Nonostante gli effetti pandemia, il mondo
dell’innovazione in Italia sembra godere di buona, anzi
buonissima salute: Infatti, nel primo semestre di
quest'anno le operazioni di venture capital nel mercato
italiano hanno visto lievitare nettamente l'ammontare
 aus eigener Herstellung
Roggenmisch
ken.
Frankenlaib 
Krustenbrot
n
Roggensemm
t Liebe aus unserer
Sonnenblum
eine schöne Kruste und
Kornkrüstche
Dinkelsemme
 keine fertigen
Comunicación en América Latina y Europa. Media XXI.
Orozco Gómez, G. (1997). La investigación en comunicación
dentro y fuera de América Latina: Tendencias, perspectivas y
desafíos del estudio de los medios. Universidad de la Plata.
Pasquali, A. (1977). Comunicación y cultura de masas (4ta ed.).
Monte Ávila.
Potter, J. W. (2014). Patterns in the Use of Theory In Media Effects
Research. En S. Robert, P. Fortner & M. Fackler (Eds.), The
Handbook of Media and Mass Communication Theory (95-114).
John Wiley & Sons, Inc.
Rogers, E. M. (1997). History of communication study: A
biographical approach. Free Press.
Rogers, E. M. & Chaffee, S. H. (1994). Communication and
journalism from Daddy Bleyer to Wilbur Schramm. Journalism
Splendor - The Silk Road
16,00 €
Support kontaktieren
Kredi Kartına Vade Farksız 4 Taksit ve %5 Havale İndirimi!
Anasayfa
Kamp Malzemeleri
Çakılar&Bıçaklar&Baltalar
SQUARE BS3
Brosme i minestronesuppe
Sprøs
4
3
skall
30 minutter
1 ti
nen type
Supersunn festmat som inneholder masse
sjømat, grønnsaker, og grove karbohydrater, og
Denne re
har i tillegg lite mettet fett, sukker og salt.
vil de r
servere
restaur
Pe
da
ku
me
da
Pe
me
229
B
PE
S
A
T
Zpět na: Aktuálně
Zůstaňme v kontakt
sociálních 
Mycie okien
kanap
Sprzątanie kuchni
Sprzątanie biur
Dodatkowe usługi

━━━━━━━━━━━━━━━━━━━━━━━━━━━━━━

_Instruction_:
Each entry above should be retyped exactly, with nothing missed.

_Exercise solution_:
Nonostante gli effetti pandemia, il mondo
dell’innovazione in Italia sembra godere di buona, anzi
buonissima salute: Infatti, nel primo semestre di
quest'anno le operazioni di venture capital nel mercato
italiano hanno visto lievitare nettamente l'ammontare
 aus eigener Herstellung
Roggenmisch
ken.
Frankenlaib 
Krustenbrot
n
Roggensemm
t Liebe aus unserer
Sonnenblum
eine schöne Kruste und
Kornkrüstche
Dinkelsemme
 keine fertigen
Comunicación en América Latina y Europa. Media XXI.
Orozco Gómez, G. (1997). La investigación en comunicación
dentro y fuera de América Latina: Tendencias, perspectivas y
desafíos del estudio de los medios. Universidad de la Plata.
Pasquali, A. (1977). Comunicación y cultura de masas (4ta ed.).
Monte Ávila.
Potter, J. W. (2014). Patterns in the Use of Theory In Media Effects
Research. En S. Robert, P. Fortner & M. Fackler (Eds.), The
Handbook of Media and Mass Communication Theory (95-114).
John Wiley & Sons, Inc.
Rogers, E. M. (1997). History of communication study: A
biographical approach. Free Press.
Rogers, E. M. & Chaffee, S. H. (1994). Communication and
journalism from Daddy Bleyer to Wilbur Schramm. Journalism
Splendor - The Silk Road
16,00 €
Support kontaktieren
Kredi Kartına Vade Farksız 4 Taksit ve %5 Havale İndirimi!
Anasayfa
Kamp Malzemeleri
Çakılar&Bıçaklar&Baltalar
SQUARE BS3
Brosme i minestronesuppe
Sprøs
4
3
skall
30 minutter
1 ti
nen type
Supersunn festmat som inneholder masse
sjømat, grønnsaker, og grove karbohydrater, og
Denne re
har i tillegg lite mettet fett, sukker og salt.
vil de r
servere
restaur
Pe
da
ku
me
da
Pe
me
229
B
PE
S
A
T
Zpět na: Aktuálně
Zůstaňme v kontakt
sociálních 
Mycie okien
kanap
Sprzątanie kuchni
Sprzątanie biur
Dodatkowe usługi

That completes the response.